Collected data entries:
····················
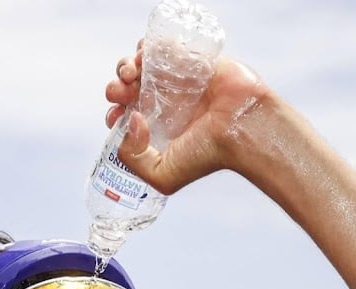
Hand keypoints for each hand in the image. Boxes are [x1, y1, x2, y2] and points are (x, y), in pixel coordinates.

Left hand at [104, 45, 268, 194]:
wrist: (241, 128)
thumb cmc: (208, 155)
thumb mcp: (161, 176)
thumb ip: (133, 158)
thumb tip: (131, 118)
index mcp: (156, 127)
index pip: (124, 115)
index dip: (114, 112)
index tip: (115, 115)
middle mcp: (165, 102)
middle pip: (127, 88)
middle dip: (116, 88)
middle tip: (120, 91)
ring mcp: (177, 80)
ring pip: (139, 64)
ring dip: (125, 66)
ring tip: (130, 74)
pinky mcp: (190, 59)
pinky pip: (160, 45)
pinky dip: (145, 46)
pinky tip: (142, 57)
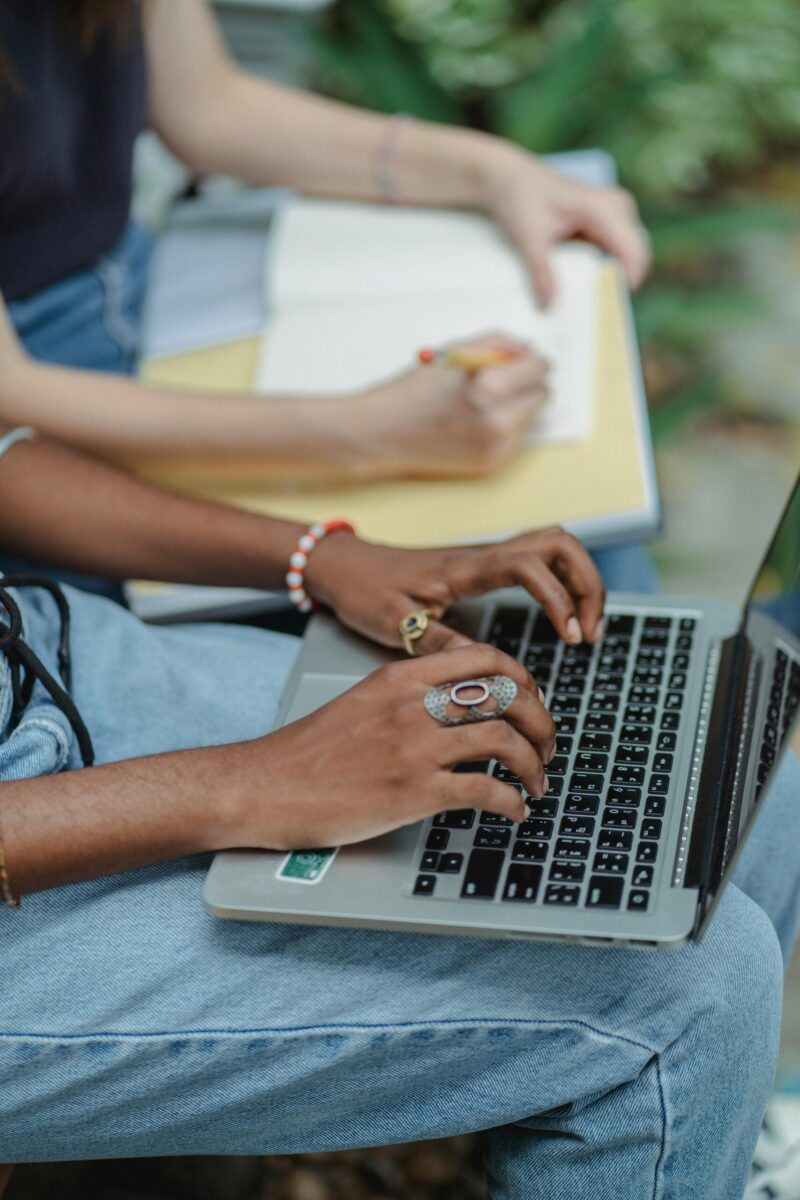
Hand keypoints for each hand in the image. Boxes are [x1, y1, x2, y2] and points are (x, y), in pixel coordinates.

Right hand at [230, 644, 554, 850]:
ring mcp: (415, 747)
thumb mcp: (363, 701)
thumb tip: (460, 705)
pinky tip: (515, 812)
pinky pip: (486, 791)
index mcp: (402, 676)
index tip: (532, 702)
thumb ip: (410, 695)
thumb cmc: (310, 751)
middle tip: (548, 745)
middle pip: (507, 696)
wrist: (266, 786)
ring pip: (505, 740)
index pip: (486, 658)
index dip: (524, 680)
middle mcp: (413, 704)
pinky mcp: (414, 791)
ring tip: (538, 782)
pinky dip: (514, 802)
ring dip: (535, 765)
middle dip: (541, 721)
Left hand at [307, 525, 604, 654]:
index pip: (530, 566)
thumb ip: (441, 644)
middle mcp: (483, 555)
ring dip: (581, 580)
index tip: (570, 637)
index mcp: (464, 568)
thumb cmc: (365, 591)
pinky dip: (563, 582)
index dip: (559, 599)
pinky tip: (563, 616)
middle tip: (590, 632)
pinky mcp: (485, 565)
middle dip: (588, 585)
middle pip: (560, 543)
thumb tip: (486, 669)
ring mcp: (487, 556)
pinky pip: (540, 558)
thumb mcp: (396, 625)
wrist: (343, 566)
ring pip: (555, 545)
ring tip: (586, 626)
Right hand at [350, 335, 547, 478]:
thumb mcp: (453, 355)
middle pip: (541, 395)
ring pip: (530, 418)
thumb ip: (495, 345)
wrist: (383, 433)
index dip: (531, 360)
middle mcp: (497, 421)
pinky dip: (504, 427)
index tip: (523, 359)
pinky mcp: (490, 463)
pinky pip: (515, 438)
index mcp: (489, 388)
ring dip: (517, 406)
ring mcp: (496, 447)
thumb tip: (526, 349)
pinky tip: (476, 421)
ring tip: (483, 402)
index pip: (538, 369)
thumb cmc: (412, 392)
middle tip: (503, 379)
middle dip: (526, 383)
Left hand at [484, 146, 650, 306]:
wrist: (510, 179)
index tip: (605, 311)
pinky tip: (581, 286)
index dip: (625, 285)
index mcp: (604, 208)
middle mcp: (617, 208)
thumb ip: (540, 272)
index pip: (633, 253)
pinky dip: (602, 271)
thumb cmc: (520, 200)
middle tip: (593, 313)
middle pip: (634, 258)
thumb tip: (549, 307)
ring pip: (626, 257)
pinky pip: (615, 253)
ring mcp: (615, 214)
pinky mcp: (607, 223)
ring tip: (586, 300)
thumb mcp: (527, 237)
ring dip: (610, 279)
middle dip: (618, 285)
····················
Work item: Without the pictures, repeat every record above exactly as written.

Answer section:
Hand keypoints for each hand in the image. Boxes are [x1, y1, x2, y2] and points are (x, y), in pixel coordinates.

Left hand at [104, 45, 268, 194]:
wrist: (241, 128)
thumb cmc: (208, 155)
thumb mcp: (161, 176)
thumb ip: (133, 158)
thumb tip: (131, 118)
index mcp: (156, 127)
index pip: (124, 115)
index dip: (114, 112)
index tip: (115, 115)
middle mcp: (165, 102)
middle pip: (127, 88)
middle dip: (116, 88)
middle tip: (120, 91)
ring mcp: (177, 80)
ring pip: (139, 64)
ring dip: (125, 66)
ring tip: (130, 74)
pinky mcp: (190, 59)
pinky pip: (160, 45)
pinky dip: (145, 46)
pinky tip: (142, 57)
Hand keypoints for each hand in the image. Boxes are [x1, y1, x2, y2] and points are (x, y), in pixel coordinates.

Right hand at [230, 644, 554, 850]:
ring mcp: (415, 747)
thumb mcp: (363, 701)
thumb tip: (460, 705)
pinky tip: (515, 812)
pinky pip: (486, 791)
index mcp: (402, 676)
index tip: (532, 702)
thumb ip: (410, 695)
thumb cmc: (310, 751)
middle tip: (548, 745)
middle pip: (507, 696)
wrist: (266, 786)
ring pip: (505, 740)
index pip: (486, 658)
index dip: (524, 680)
middle mcp: (413, 704)
pinky mcp: (414, 791)
ring tip: (538, 782)
pinky dip: (514, 802)
ring dip: (535, 765)
middle dip: (541, 721)
Left hand at [307, 525, 604, 654]:
index pip: (530, 566)
thumb ip: (441, 644)
middle mcp: (483, 555)
ring dip: (581, 580)
index tip: (570, 637)
index mcp: (464, 568)
thumb cmc: (365, 591)
pinky dip: (563, 582)
index dip: (559, 599)
pinky tip: (563, 616)
middle tip: (590, 632)
pinky mcp: (485, 565)
middle dip: (588, 585)
middle pip: (560, 543)
thumb tip: (486, 669)
ring mcp: (487, 556)
pinky pip: (540, 558)
thumb mcp: (396, 625)
wrist: (343, 566)
ring pip: (555, 545)
ring tip: (586, 626)
Right hand at [350, 335, 547, 478]:
thumb mcp: (453, 355)
middle pip: (541, 395)
ring pip: (530, 418)
thumb ip: (495, 345)
wrist: (383, 433)
index dip: (531, 360)
middle mcp: (497, 421)
pinky dip: (504, 427)
index tip: (523, 359)
pinky mcp: (490, 463)
pinky pip: (515, 438)
index mcp: (489, 388)
ring dip: (517, 406)
ring mcp: (496, 447)
thumb tip: (526, 349)
pinky tip: (476, 421)
ring tip: (483, 402)
index pip: (538, 369)
thumb cmc: (412, 392)
middle tip: (503, 379)
middle dip: (526, 383)
Left hand at [484, 146, 650, 306]:
wrist: (510, 179)
index tip: (605, 311)
pinky tip: (581, 286)
index dip: (625, 285)
index mcp: (604, 208)
middle mcp: (617, 208)
thumb ip: (540, 272)
index pip: (633, 253)
pinky dip: (602, 271)
thumb cmc: (520, 200)
middle tip: (593, 313)
middle pip: (634, 258)
thumb tip: (549, 307)
ring pip: (626, 257)
pinky pip: (615, 253)
ring mcp: (615, 214)
pinky mcp: (607, 223)
ring tip: (586, 300)
thumb mcp: (527, 237)
ring dip: (610, 279)
middle dip: (618, 285)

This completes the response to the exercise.